Anchor needed to prevent grounding
Lookout! Issue 37, August 2017
The relief skipper let the 20 metre trawler drift for 15 minutes in a shipping channel as he tried to restart the engine, while crew waited on deck for instruction.
The vessel was returning to port for a new trawl net at about 10.40pm, when it was bumped by an object – possibly a log – which jammed the propeller and stalled the main engine.
Two crew members had been watching a rugby league international final on TV in the mess. They came on deck while the skipper focused on restarting the engine. But the skipper did not instruct the crew to drop the anchor or assist in any way. He told Maritime NZ that he was not sure if the crew knew how to work the anchor, which could be difficult to use, but he did not check with them.
By the time the skipper restarted the engine and returned to the wheelhouse, the vessel had drifted on to a stony beach at the outer entrance to the harbour. In the outgoing tide, attempts failed to power it off the shoreline. The vessel ended up tipped over and wedged against a large rock. Contact was made with harbour control and the trawler was refloated the next day with the assistance of a tug, and then pushed back to port.
The incident resulted in considerable damage to the trawler, including broken external planking on the starboard side and damage to deck beams.
Maritime NZ has warned the owner operator and relief skipper to make sure that safety measures in the vessel’s Maritime Transport Operating Plan are followed in future. Operators need to ensure the safe navigation of the vessel in any situation.
- Skippers and crews of commercial vessels need to understand the Maritime Transport Operator Plan (MTOP) for the vessel, and follow its safety procedures.
- If this skipper had followed the MTOP for the vessel, he would have dropped the anchor while trying to restart the engine, and avoided grounding.

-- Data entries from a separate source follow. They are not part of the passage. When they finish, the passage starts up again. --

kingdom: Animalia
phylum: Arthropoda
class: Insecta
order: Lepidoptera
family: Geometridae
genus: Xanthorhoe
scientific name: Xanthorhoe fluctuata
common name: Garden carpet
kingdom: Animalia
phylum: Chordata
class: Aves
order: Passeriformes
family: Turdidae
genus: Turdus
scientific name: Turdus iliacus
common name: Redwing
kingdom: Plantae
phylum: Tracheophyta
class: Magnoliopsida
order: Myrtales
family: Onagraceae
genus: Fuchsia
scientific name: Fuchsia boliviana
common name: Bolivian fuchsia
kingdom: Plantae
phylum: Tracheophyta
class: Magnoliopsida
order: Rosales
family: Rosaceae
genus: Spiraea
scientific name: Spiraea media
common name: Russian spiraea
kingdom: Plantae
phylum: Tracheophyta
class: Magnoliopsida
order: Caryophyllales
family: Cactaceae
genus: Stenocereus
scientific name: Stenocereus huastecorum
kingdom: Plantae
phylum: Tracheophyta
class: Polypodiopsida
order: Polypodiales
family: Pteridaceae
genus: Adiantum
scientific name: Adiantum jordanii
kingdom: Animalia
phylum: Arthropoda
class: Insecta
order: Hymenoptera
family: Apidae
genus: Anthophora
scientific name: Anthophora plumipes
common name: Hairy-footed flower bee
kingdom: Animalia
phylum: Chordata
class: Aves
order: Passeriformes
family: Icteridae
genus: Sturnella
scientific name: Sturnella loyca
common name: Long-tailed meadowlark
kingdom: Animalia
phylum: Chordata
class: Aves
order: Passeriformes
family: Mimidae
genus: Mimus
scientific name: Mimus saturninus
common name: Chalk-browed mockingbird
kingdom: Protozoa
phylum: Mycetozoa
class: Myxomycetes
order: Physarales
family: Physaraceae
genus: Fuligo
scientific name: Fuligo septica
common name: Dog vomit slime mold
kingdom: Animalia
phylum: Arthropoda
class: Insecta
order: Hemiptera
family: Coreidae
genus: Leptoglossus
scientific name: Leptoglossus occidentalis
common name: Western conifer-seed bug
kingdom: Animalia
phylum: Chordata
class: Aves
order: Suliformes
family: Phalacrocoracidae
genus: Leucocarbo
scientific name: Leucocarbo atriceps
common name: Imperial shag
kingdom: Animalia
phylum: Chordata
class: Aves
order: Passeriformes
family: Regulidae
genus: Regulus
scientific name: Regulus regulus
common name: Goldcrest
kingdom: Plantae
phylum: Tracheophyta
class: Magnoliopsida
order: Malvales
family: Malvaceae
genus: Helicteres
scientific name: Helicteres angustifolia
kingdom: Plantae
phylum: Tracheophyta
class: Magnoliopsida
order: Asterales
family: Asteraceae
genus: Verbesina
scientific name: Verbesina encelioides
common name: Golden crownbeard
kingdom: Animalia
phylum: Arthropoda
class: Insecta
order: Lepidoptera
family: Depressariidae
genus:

- He now acknowledges it should have been common sense to anchor the boat once it lost power.
- If in danger, or drifting in a shipping route, the first action should be to anchor to ensure the vessel’s security and that of other marine traffic – especially in a shipping lane.
Then crews of other vessels can identify the location of stranded or drifting boats on their radar.
- The crew of the trawler should also have kept a lookout by all appropriate means, including its radar, so they could warn other vessels by radio if need be.
- All crew members should be trained in the operation of essential equipment, including the anchor, so they can assist in emergency situations.
- The Maritime Operator Safety System (MOSS) is designed to ensure safe operating practices among commercial operators – who are responsible for developing their own safety system covering the entire operation of the vessel, including crew training in safety procedures.
- It is also the responsibility of the operator to ensure skippers are fully aware of the MTOP and how to implement it.